Labná (casa vieja) se encuentra
ubicada en la región de los uitzes o lomeríos.
Cuenta con un arco que constituye una de las obras arquitectónicas
más representativas del Puuc. Labná tiene
una ocupación dentro del Clásico Tardío,
entre los siglos VIII y X d.C. En el Arco de Labná,
la bóveda se vuelve un impresionante recurso
estético, ya no para techar espacios interiores
sino horadando de parte a parte la estructura, uniendo
espacios diferenciados con un especial equilibrio entre
los volúmenes, los símbolos escultóricos
que lo decoran y la dimensión humana.
Mucho más complejo resulta el
Palacio. Varias temporadas de campo, que todavía
no finalizan, descubren constantemente nuevas evidencias
del proceso constructivo y de las características
de su decoración: "una saliente del mismo
conjunto ostenta elaborados mascarones, en especial
el que se recorta en el ángulo de esta fachada,
cuya nariz se retuerce en forma brusca hacia arriba,
y de cuya boca emergen fauces serpentinas entre las
que asoma a su vez el rostro de una deidad de rasgos
humanos".
El sacbé que une los dos conjuntos
ofrece una interesante integración urbana y es
una línea visual que reduce el amplio espacio
que separa al Palacio del edifico elevado conocido como
El Mirador.
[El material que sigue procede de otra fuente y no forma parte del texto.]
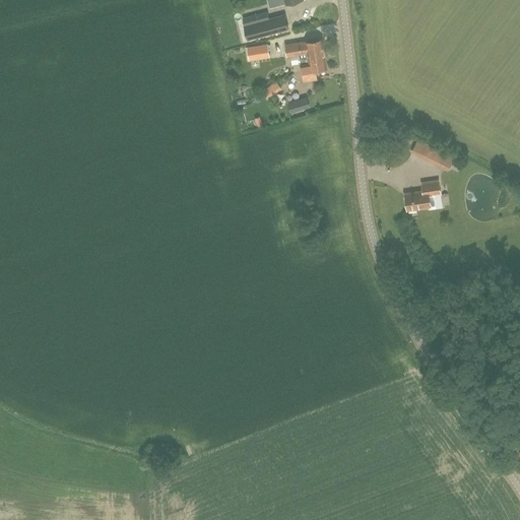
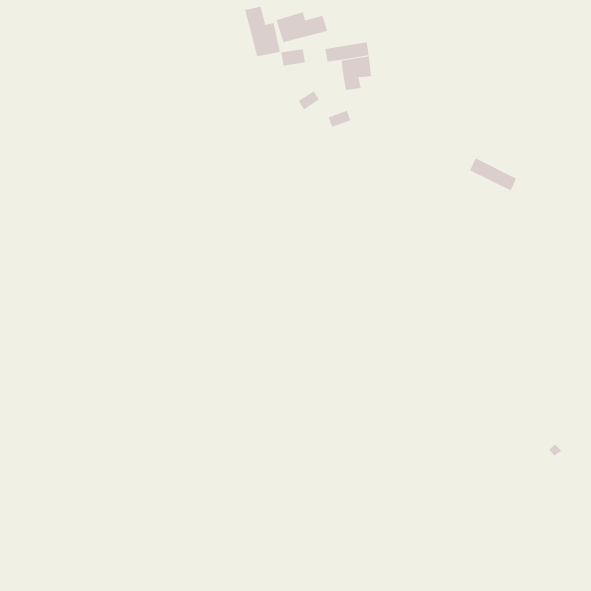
building: none -> [244,6,280,57]
building: [403,179,442,208] -> none

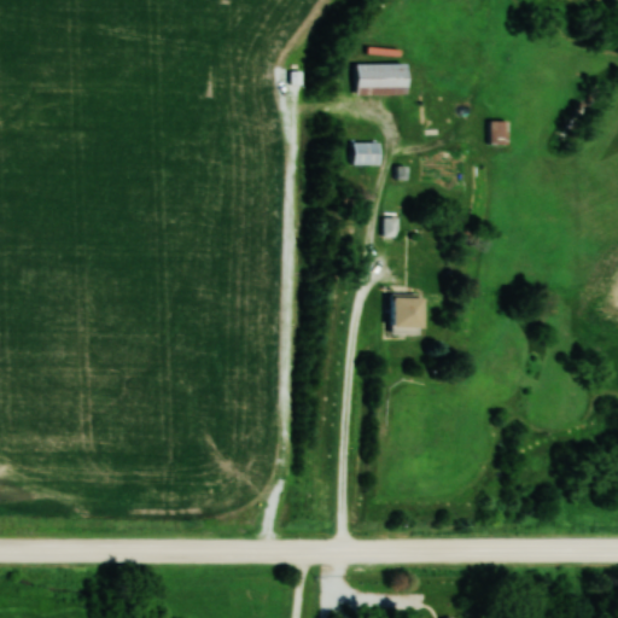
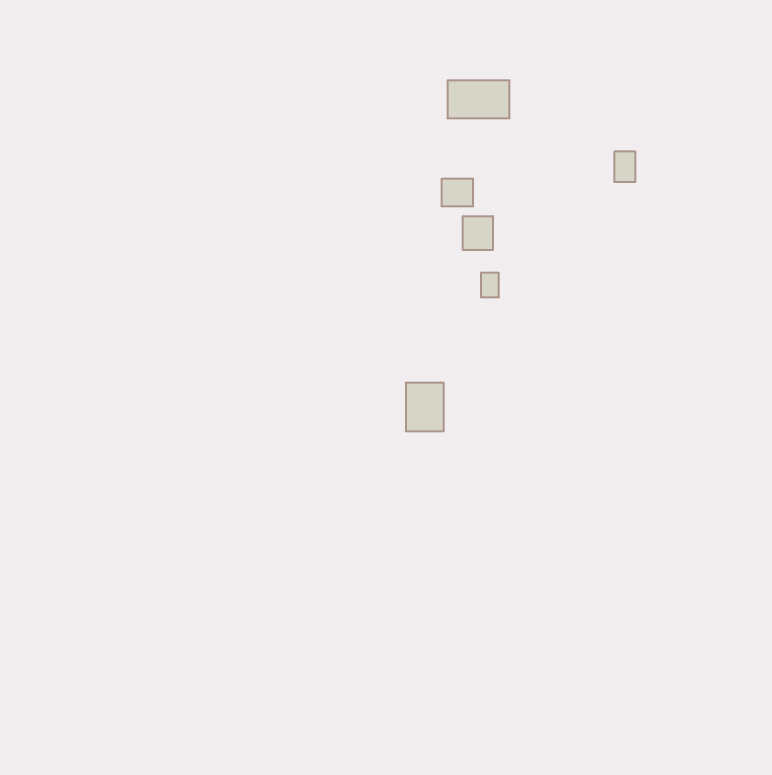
building: none -> [463,216,493,250]
building: [393,295,424,333] -> [406,383,444,431]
Este último es un templo construido
sobre una enorme plataforma y rematado con una certera
calada que estiliza la masa piramidal que lo soporta.
En Labná se encuentran ejemplos básicos
de lo que fue el gran desarrollo cultural clásico
del Puuc. Su Arco sirve de entrada a este estadio del
mundo maya peninsular.
Si se compara su monumentalidad con
la de otros grandes sitios, es reducida, por lo que
es probable que el asentamiento se encontrara bajo el
dominio de algún sitio que funcionaba como capital
regional. La zona comparte características constructivas,
decorativas y arquitectónicas con otros asentamientos
enclavados en la región Puuc. En la actualidad
todavía no se han desarrollado trabajos de investigación
tendientes a determinar la extensión y los periodos
cronológicos del sitio.
Se cuenta con algunas evidencias de
ocupación desde el Clásico Temprano (300-600
d.C.) y en el sitio predominan materiales que corresponden
al periodo Clásico Tardío (800-1000 d.C).
El desciframiento de los jeroglíficos que se
encuentran en la nariguera de un mascarón, ubicado
en el edificio El Palacio arrojan la fecha maya 10.1.13.0.0.,
que corresponde al año 862 d.C. Lo anterior nos
indica la posibilidad de que en este periodo se haya
desarrollado la intensa actividad constructiva de Labná.
Durante esta época de esplendor
los centros económicos y políticos más
importantes de la región fueron indudablemente:
Uxmal, Sayil y Kabah, que junto con Oxkintok, Labná
y Nohpat parecen haber controlado la totalidad de la
cordillera del Puuc, así como algunas porciones
de las planicies del norte; se presume que el esquema
de organización socio-política básico
era el de grandes centros autónomos, ya con una
plena organización estatal; parece claro que
estos asentamientos centralizaban en un grado muy alto
la mayoría de las funciones de la región.
El manejo de algunos espacios y elementos de los estilos
arquitectónicos demuestran la interacción
que existió entre las entidades políticas.